The researchers utilized a Flush+Reload cache-timing attack on Libgcrypt’s exponentiation routine in order to successfully break the library’s implementation of RSA-1024. The Flush+Reload attacks, first described in 2014 by one of the paper’s authors along with a colleague at the University of Adelaide, target a vulnerability in Intel X86 processors and were successfully used before to harvest private encryption keys from programs running GnuPG 1.4.13.

In the paper, researchers first monitored shared memory locations for access and over time were able to form a trace of accesses to the monitored location. When the traces were analysed, researchers were able to detect a complete series of square-and-multiply sequences. These sequences were in turn used to recover the key.

This attack proved efficient for 13 percent RSA-2048 keys. Researchers implied that a tweak along with enough time and computational power will allow recovery of RSA-2048 just as easily.

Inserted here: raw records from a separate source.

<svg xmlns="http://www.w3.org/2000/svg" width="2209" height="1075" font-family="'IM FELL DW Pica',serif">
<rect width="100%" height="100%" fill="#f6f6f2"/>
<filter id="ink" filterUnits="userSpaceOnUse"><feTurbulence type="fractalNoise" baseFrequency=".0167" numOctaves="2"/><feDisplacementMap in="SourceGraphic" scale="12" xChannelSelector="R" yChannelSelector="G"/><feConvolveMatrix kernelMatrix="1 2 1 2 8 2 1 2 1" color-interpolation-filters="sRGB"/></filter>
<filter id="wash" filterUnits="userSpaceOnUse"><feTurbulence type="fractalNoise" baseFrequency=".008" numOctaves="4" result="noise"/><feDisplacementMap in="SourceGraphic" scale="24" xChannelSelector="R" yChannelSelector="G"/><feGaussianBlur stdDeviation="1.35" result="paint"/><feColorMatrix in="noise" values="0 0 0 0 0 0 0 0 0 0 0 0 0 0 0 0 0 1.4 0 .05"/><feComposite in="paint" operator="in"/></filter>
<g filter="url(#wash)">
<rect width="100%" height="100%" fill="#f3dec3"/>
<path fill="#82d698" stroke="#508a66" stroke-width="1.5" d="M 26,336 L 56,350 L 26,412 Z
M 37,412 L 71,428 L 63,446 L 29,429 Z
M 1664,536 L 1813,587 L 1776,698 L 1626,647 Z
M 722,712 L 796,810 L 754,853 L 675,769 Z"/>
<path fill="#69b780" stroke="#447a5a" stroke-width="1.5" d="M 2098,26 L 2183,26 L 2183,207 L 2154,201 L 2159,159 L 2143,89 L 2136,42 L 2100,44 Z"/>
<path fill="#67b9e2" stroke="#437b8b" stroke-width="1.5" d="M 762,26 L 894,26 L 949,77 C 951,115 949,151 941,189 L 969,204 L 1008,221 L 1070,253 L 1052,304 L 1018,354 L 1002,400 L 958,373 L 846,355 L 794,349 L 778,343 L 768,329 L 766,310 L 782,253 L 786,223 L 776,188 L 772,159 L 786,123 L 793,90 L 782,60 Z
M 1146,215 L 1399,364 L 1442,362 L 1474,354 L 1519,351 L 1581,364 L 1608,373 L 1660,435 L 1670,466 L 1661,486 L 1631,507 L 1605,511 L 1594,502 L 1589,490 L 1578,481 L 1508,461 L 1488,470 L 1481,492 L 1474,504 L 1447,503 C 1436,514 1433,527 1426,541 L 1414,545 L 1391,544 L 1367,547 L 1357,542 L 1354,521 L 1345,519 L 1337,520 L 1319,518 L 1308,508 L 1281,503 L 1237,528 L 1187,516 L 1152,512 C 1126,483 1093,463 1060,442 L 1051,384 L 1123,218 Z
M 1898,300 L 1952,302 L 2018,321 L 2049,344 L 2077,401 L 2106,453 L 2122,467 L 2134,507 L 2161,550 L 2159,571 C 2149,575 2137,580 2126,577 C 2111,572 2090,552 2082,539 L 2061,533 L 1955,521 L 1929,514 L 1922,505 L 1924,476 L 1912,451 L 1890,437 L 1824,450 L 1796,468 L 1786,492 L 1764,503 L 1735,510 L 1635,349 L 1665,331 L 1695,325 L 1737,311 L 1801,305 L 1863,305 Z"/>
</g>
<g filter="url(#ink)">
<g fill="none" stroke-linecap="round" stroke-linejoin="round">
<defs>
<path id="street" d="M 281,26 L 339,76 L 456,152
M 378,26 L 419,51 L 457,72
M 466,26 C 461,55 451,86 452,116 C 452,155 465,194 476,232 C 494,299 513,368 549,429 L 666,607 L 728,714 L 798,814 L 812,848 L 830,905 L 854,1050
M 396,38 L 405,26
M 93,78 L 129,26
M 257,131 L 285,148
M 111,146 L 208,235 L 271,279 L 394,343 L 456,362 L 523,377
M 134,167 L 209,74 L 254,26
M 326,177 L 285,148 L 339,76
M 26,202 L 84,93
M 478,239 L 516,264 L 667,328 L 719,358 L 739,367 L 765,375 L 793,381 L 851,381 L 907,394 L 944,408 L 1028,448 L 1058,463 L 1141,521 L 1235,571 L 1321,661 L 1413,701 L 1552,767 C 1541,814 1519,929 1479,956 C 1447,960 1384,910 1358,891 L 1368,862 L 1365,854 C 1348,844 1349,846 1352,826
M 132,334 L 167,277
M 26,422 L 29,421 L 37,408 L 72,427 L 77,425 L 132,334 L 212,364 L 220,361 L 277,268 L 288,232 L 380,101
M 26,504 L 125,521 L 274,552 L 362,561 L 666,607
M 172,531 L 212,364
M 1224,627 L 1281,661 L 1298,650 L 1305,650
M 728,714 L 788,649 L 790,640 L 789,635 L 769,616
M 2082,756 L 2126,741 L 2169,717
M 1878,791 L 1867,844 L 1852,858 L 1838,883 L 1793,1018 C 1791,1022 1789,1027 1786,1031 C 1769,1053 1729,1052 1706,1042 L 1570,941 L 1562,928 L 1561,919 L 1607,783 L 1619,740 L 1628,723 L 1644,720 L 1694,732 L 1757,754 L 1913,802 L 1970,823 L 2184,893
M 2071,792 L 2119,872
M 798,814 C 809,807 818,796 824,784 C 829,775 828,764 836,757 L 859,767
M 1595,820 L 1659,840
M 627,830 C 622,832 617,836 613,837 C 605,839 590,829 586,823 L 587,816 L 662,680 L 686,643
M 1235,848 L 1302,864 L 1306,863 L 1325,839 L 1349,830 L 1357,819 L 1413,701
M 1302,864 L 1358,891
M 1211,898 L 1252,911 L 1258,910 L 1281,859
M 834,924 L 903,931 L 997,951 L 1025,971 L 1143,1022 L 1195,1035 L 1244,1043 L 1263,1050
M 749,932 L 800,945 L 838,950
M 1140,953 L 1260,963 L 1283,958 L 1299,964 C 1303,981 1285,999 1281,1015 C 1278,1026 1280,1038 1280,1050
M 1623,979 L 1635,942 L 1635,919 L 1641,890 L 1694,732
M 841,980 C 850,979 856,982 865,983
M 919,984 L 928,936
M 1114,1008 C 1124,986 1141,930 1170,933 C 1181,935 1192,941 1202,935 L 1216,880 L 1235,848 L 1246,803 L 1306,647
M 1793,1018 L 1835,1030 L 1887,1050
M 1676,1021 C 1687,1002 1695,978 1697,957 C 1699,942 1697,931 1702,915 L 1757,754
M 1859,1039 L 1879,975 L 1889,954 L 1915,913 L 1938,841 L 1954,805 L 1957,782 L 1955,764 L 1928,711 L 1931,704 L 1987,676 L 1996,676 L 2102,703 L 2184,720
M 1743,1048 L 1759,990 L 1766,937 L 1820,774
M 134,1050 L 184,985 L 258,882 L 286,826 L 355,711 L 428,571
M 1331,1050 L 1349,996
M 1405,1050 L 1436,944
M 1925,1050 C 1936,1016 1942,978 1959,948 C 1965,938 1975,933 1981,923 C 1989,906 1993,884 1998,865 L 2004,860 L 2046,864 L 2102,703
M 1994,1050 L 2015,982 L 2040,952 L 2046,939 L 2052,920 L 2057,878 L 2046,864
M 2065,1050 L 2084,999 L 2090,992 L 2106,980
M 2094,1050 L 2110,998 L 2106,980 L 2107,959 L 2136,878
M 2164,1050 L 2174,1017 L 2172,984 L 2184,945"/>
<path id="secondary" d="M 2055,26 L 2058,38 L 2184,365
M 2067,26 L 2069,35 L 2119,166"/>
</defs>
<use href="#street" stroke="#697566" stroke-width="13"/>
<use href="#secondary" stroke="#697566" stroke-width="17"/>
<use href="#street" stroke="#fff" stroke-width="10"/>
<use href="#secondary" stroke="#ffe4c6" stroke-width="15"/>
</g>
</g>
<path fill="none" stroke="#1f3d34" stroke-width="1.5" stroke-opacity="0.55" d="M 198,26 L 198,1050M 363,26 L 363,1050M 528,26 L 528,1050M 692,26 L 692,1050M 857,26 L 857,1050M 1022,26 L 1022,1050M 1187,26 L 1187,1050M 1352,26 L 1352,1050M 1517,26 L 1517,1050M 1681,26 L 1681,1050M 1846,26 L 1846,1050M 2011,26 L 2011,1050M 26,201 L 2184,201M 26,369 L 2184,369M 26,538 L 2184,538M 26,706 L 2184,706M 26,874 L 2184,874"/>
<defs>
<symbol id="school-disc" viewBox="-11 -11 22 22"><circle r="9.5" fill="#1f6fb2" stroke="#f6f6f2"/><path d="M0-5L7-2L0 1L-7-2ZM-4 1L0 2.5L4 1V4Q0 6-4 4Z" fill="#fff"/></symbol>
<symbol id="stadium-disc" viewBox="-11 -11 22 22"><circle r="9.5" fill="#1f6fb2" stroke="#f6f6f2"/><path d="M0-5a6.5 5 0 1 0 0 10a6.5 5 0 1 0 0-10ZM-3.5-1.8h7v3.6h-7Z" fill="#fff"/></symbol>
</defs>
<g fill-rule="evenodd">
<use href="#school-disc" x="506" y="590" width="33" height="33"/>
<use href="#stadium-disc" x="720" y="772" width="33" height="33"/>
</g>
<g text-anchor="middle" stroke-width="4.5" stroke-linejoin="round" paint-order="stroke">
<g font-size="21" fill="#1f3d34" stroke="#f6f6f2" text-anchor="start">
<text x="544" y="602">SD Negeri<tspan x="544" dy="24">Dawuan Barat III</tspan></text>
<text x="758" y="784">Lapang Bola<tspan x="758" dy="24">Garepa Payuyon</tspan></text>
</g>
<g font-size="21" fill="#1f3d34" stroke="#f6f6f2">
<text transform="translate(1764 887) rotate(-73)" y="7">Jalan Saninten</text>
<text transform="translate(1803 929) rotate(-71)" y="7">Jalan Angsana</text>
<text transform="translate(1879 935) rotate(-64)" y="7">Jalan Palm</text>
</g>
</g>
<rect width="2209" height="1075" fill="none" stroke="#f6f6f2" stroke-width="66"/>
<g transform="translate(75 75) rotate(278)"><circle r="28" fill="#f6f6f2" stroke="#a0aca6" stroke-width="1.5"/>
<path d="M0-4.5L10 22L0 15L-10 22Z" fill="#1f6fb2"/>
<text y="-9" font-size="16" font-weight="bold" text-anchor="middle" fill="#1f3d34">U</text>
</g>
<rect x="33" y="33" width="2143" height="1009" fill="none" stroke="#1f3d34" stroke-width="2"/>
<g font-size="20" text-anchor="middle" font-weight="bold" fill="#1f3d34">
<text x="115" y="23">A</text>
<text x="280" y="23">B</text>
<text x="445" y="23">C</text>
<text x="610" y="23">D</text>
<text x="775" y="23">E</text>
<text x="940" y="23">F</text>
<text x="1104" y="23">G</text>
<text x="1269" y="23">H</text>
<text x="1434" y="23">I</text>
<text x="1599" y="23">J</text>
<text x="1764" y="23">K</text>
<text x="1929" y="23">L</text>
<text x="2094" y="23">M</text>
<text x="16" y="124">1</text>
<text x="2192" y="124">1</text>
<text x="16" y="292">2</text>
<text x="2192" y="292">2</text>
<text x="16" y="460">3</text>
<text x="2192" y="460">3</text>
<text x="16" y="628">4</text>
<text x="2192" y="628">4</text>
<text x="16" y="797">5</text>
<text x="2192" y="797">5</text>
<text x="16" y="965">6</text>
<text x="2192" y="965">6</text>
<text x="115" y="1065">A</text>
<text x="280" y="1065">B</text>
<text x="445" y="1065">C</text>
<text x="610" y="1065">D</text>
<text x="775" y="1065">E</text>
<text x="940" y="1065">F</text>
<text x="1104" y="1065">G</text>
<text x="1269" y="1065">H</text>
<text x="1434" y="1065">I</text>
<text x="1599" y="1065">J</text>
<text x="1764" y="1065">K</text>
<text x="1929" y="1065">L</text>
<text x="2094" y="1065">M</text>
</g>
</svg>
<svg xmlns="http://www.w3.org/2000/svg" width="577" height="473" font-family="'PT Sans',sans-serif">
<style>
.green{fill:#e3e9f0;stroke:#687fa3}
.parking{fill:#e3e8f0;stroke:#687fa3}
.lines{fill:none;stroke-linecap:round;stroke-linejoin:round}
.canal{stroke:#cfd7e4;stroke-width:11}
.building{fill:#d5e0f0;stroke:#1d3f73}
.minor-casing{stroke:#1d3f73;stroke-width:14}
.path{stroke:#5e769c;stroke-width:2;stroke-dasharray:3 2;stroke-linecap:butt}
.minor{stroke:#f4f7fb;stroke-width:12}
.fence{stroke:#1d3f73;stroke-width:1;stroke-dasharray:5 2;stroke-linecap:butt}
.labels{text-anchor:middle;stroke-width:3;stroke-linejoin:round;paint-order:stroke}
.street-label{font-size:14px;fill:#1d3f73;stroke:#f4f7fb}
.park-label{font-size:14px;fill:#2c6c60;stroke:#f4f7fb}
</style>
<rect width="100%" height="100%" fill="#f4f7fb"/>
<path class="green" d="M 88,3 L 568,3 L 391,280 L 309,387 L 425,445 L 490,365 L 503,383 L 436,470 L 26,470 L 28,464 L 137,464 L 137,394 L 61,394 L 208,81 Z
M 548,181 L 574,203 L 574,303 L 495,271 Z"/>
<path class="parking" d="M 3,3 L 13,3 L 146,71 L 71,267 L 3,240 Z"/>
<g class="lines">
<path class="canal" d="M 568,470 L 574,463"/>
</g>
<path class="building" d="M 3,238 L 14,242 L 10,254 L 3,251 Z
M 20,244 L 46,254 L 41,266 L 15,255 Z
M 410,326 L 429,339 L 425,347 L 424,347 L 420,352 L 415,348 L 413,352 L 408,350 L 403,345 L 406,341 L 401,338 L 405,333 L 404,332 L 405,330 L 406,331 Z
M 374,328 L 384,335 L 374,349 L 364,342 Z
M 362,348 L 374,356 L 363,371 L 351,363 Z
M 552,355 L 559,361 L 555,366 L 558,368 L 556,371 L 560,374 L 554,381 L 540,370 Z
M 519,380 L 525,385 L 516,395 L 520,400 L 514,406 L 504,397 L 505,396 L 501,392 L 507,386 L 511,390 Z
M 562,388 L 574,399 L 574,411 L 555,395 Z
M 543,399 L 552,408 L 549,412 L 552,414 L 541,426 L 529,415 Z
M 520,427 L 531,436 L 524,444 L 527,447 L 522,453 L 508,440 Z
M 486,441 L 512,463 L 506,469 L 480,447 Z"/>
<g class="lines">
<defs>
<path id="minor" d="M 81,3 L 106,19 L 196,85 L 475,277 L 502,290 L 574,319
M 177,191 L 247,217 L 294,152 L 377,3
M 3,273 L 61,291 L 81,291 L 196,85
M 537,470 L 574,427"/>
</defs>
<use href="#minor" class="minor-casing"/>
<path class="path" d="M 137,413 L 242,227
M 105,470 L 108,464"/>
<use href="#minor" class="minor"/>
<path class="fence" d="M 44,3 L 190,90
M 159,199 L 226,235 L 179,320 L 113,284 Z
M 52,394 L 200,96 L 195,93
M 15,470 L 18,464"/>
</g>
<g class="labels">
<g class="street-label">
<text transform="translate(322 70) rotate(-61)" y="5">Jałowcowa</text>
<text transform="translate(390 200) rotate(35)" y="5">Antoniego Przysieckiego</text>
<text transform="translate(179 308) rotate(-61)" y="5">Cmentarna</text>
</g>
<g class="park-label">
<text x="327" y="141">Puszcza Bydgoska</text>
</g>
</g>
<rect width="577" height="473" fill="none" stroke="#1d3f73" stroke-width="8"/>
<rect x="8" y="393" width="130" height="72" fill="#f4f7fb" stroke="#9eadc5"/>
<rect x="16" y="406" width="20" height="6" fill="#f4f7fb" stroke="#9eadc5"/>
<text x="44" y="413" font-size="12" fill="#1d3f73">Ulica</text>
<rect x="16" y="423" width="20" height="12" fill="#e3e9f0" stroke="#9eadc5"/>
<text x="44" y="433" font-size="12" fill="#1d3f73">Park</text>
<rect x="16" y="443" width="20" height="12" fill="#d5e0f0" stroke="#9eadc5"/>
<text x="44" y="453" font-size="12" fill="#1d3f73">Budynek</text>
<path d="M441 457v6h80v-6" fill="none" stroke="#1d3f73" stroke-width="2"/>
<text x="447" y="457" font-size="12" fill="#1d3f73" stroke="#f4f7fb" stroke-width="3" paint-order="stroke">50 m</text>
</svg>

Author and primary developer behind GnuPG, Werner Koch, wrote that there are easier ways than the method explained in the paper to access private keys especially as the proposed scenario involved execute access on the hardware where the private RSA key is used which is already considered a jeopardy. However, he also admitted that it can be used on hardware running multiple VMs; as a software running on one VM could use the attack to compromise private keys stored on another.

The authors contacted developers of the library while writing the paper and reported that the developers refused to push patches that uses fixed windows instead of sliding windows and deemed it as unnecessary. However, Koch announced on Thursday that the GnuPG Project would address CVE-2017-7526 in version 1.7.8.

Necessary patches to stop the attack soon followed on Friday as SUSE Linux was the first to resolve the issue in versions 1.6.1, 1.5.0, and 1.2.2. Developers with Debian promoted users to upgrade the vulnerable packages, pushing patches to prevent possible compromise. A security engineer for Ubuntu informed users of the issue and the update containing the fix was released on Monday.

The paper, authored by eight academics from Technische Universiteit Eindhoven in Netherlands, the University of Illinois, the University of Pennsylvania, the University of Maryland, and the University of Adelaide — Daniel J. Bernstein, Joachim Breitner, Daniel Genkin, Leon Groot Bruinderink, Nadia Heninger, Tanja Lange, Christine van Vredendaal, and Yuval Yarom, is scheduled to be presented in Septemeber at the Conference on Cryptographic Hardware and Embedded Systems in Taiwan.